I think the most different between an MLP apply nonlinearity and MLP not apply nonlinearity is the time and complexity. In fact, MLPs applying nonlinearity such as Sigmoid and tanh are very expensive to calculate and find the derivative for gradient descent. So, we need something faster and Relu is a good choice to address these problem (6.x sigmoid).

Ans for question 4

I think if we apply different non linearity for different mini batches , as the activation function changes the first thing is the range of the output will vary which we affect the final output

My answers

### Exeercises

- Compute the derivative of the pReLU activation function.
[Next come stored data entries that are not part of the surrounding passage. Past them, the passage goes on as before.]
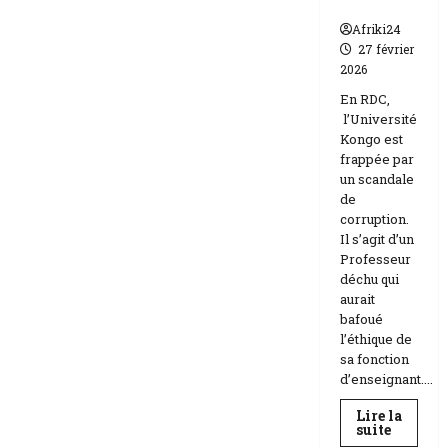
n
Afriki24
27 février
2026
En RDC,
l’Université
Kongo est
frappée par
un scandale
de
corruption.
Il s’agit d’un
Professeur
déchu qui
aurait
bafoué
l’éthique de
sa fonction
d’enseignant....
Lire la
En
suite
savoir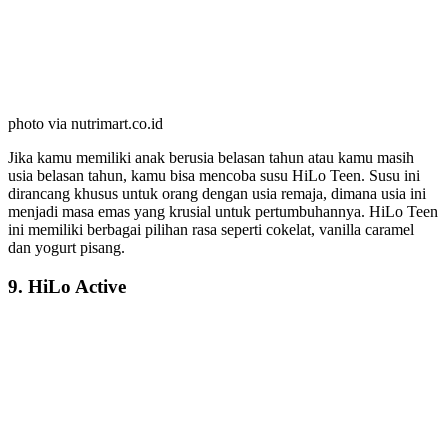
photo via nutrimart.co.id
Jika kamu memiliki anak berusia belasan tahun atau kamu masih
usia belasan tahun, kamu bisa mencoba susu HiLo Teen. Susu ini
dirancang khusus untuk orang dengan usia remaja, dimana usia ini
menjadi masa emas yang krusial untuk pertumbuhannya. HiLo Teen
ini memiliki berbagai pilihan rasa seperti cokelat, vanilla caramel
dan yogurt pisang.
9. HiLo Active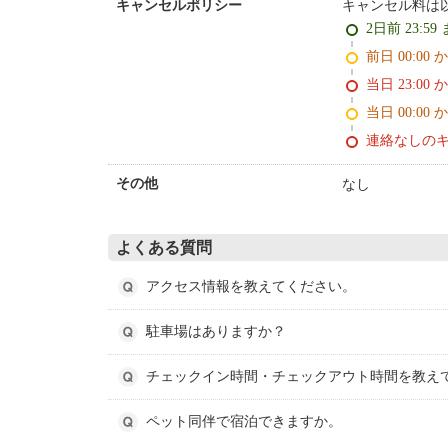
キャンセル料は
キャンセルポリシー
2日前 23:59
前日 00:00 
当日 23:00 
当日 00:00 
連絡なしの
なし
その他
よくある質問
アクセス情報を教えてください。
駐車場はありますか？
チェックイン時間・チェックアウト時間を教え
ペット同伴で宿泊できますか。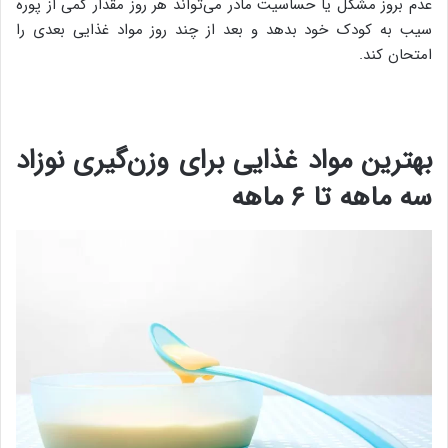
عدم بروز مشکل یا حساسیت مادر می‌تواند هر روز مقدار کمی از پوره
سیب به کودک خود بدهد و بعد از چند روز مواد غذایی بعدی را
امتحان کند.
بهترین مواد غذایی برای وزن‌گیری نوزاد
سه ماهه تا ۶ ماهه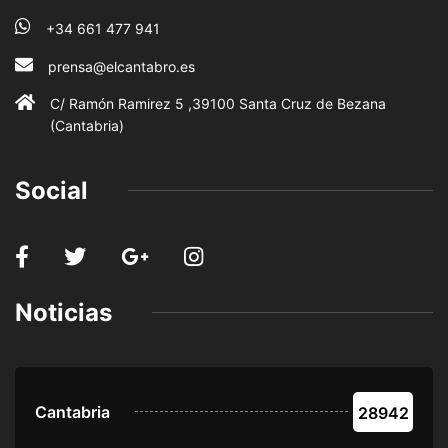
+34 661 477 941
prensa@elcantabro.es
C/ Ramón Ramirez 5 ,39100 Santa Cruz de Bezana
(Cantabria)
Social
Noticias
Cantabria
28942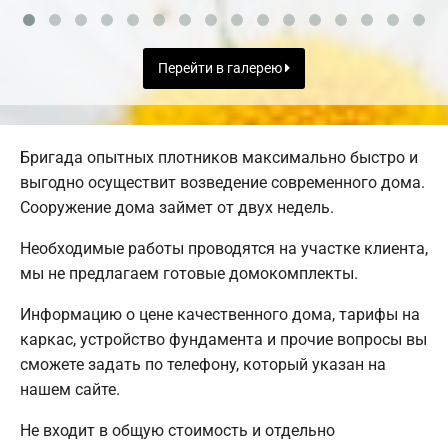
Перейти в галерею
Бригада опытных плотников максимально быстро и
выгодно осуществит возведение современного дома.
Сооружение дома займет от двух недель.
Необходимые работы проводятся на участке клиента,
мы не предлагаем готовые домокомплекты.
Информацию о цене качественного дома, тарифы на
каркас, устройство фундамента и прочие вопросы вы
сможете задать по телефону, который указан на
нашем сайте.
Не входит в общую стоимость и отдельно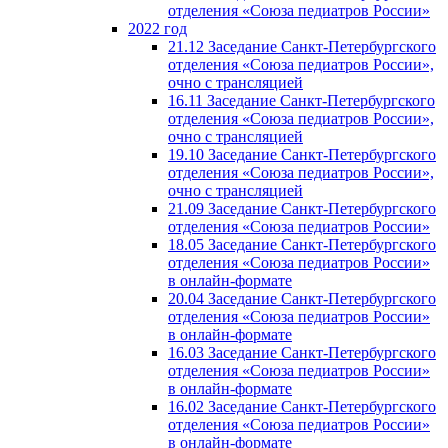
отделения «Союза педиатров России»
2022 год
21.12 Заседание Санкт-Петербургского
отделения «Союза педиатров России»,
очно с трансляцией
16.11 Заседание Санкт-Петербургского
отделения «Союза педиатров России»,
очно с трансляцией
19.10 Заседание Санкт-Петербургского
отделения «Союза педиатров России»,
очно с трансляцией
21.09 Заседание Санкт-Петербургского
отделения «Союза педиатров России»
18.05 Заседание Санкт-Петербургского
отделения «Союза педиатров России»
в онлайн-формате
20.04 Заседание Санкт-Петербургского
отделения «Союза педиатров России»
в онлайн-формате
16.03 Заседание Санкт-Петербургского
отделения «Союза педиатров России»
в онлайн-формате
16.02 Заседание Санкт-Петербургского
отделения «Союза педиатров России»
в онлайн-формате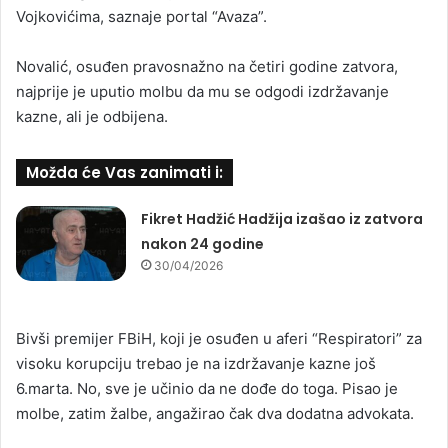
Vojkovićima, saznaje portal “Avaza”.
Novalić, osuđen pravosnažno na četiri godine zatvora,
najprije je uputio molbu da mu se odgodi izdržavanje
kazne, ali je odbijena.
Možda će Vas zanimati i:
Fikret Hadžić Hadžija izašao iz zatvora
nakon 24 godine
30/04/2026
Bivši premijer FBiH, koji je osuđen u aferi “Respiratori” za
visoku korupciju trebao je na izdržavanje kazne još
6.marta. No, sve je učinio da ne dođe do toga. Pisao je
molbe, zatim žalbe, angažirao čak dva dodatna advokata.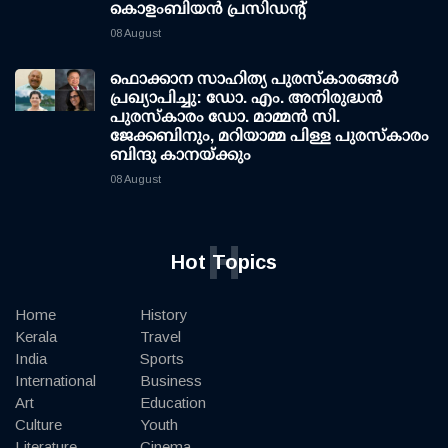
കൊളംബിയൻ പ്രസിഡന്റ്
08 August
ഫൊക്കാന സാഹിത്യ പുരസ്‌കാരങ്ങള്‍
പ്രഖ്യാപിച്ചു: ഡോ. എം. അനിരുദ്ധന്‍
പുരസ്‌കാരം ഡോ. മാമ്മന്‍ സി.
ജേക്കബിനും, മറിയാമ്മ പിള്ള പുരസ്‌കാരം
ബിന്ദു കാനയ്ക്കും
08 August
H
Hot Topics
Home
History
Kerala
Travel
India
Sports
International
Business
Art
Education
Culture
Youth
Literature
Cinema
- made a way to describe the function but the torch autograd is not able to work

`alpha = 0.1`

`y = find_max(X) + alpha * find_min(X)`

2. Show that an MLP using only ReLU (or pReLU) constructs a continuous piecewise linear

function.

- I guess we need to construct a multi layer perceptron here. dontknow.

- Show that tanh(x) + 1 = 2 sigmoid(2x).

- through plottinga graph we can show.

- Assume that we have a nonlinearity that applies to one minibatch at a time. What kinds of

problems do you expect this to cause?

- maybe this would create problems like each min batch would be squished(scaled) differently.